Wow. I feel like I'm having some kind of personal milestone or something.
See, I've never had either reason or opportunity to butt heads with Dave Winer before. Still, all good things famously come to those who wait, so I suppose something like this was bound to happen eventually.
Because I woke up this morning and found that Dave has decided to define moblogging for us - out of the goodness of his heart, I guess. Or at least because, without he himself having come to some "concrete" understanding of the term and what it implies, it wouldn't be worthy of an hour and a half's airtime at Bloggercon.
(Never mind that we were able to devote a panel at this year's SXSW to discussing the practice, without too much trouble, let alone the, uh, one-day conference we devoted to it in July of last year. I guess Bloggercon's time is more important.)
Winer, for those many of you who will never have heard the name, is both justly acclaimed for his important work in establishing personal Web publishing as a going concern, and notorious in geek circles for fomenting more tea-pot shitstorms than that credential would seem to warrant. I've been able to steer well clear of him in the past because - as is well-known - I am so not a technical guy, I can barely tell a scripting language from a markup language from a programming language, and my concerns have simply historically been elsewhere.

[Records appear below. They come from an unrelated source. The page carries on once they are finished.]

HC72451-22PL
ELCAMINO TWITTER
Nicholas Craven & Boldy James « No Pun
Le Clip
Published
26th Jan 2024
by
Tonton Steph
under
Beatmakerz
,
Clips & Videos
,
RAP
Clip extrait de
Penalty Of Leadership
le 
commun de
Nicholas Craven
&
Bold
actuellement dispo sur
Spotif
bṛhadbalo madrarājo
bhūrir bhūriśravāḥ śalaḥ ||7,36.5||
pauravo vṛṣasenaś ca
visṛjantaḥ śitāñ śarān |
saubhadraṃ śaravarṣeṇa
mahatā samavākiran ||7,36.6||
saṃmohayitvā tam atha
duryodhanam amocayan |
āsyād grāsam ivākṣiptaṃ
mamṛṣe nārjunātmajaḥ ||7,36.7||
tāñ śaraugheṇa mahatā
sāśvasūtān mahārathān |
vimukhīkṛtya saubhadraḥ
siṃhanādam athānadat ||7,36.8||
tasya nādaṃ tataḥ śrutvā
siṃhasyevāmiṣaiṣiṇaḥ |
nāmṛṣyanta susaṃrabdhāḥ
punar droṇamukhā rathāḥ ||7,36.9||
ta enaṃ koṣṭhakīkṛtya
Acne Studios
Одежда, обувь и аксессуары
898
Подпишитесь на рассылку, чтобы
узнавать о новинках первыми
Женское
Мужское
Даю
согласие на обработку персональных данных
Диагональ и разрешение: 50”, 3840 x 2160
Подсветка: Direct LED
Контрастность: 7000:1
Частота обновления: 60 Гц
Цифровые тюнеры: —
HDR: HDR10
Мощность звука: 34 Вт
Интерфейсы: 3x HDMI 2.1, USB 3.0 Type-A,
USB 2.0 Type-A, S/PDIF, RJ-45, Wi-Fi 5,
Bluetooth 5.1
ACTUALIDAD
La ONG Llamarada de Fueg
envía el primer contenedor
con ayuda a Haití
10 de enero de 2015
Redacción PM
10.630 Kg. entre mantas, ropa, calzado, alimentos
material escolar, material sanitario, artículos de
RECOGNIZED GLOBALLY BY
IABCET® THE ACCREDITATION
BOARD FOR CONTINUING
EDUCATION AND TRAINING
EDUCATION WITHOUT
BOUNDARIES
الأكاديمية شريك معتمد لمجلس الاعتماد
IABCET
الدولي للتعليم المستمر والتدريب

But now he's on my bailiwick. And I must say I'm stunned into near-muteness by the arrogance of someone who would wade into an ongoing, multiyear conversation, among hundreds of intelligent, worldly folks, and deign to drop science on us.
I might not be so exorcised, even, but for the fact that Winer's "definition of Moblogging" (curiously, he capitalizes the word) is stunning in its inanity. Here it is:
Moblogging is any activity that occurs away from your normal blog-writing place whose purpose is to create content for your blog.
Well, no, Dave, it isn't. For one thing, that definition rather presupposes the legacy idea of a "normal blog-writing place," when the interest in even naming and considering a practice of posting content to the Internet from mobile devices lies in the possibility that such notions may be, and probably are, obsolete. Or, at best, only relevant to one class of historical users, who in any event have almost certainly already ceased to represent a numerical majority worldwide.
The reality is that, for most of the people who will publish content to the global Web in the next two years, or ever thereafter, there will be no "normal place" with which they associate the bulk of these operations. Some minority of users - including me, for what it's worth - will probably always hew closely to a literary model when writing: here's my desk, my mug of coffee, my reliable broadband connection and my 5,000 books shelved behind me for reference and reassurance. For everyone else, they'll publish pictures, sounds, comments, and, yes, full and well-developed thoughts from wherever they happen to be at the time, to whatever network exists to catch them. Hence "mob[ile Web] logging."
What Dave does seem to understand is that the definition must be agnostic with regard to the device in question; it matters not one whit if you're using a laptop or a cellphone or a PDA, or something else entirely. But, of course, the original definition already was device-agnostic. It hasn't been improved by subsequent attempts to "refine" it, however well-meaning.
My sincere advice to you, Dave? Leave well enough alone, at least until you've familiarized yourself with the discussion already in progress and are prepared to make some meaningful contribution to it.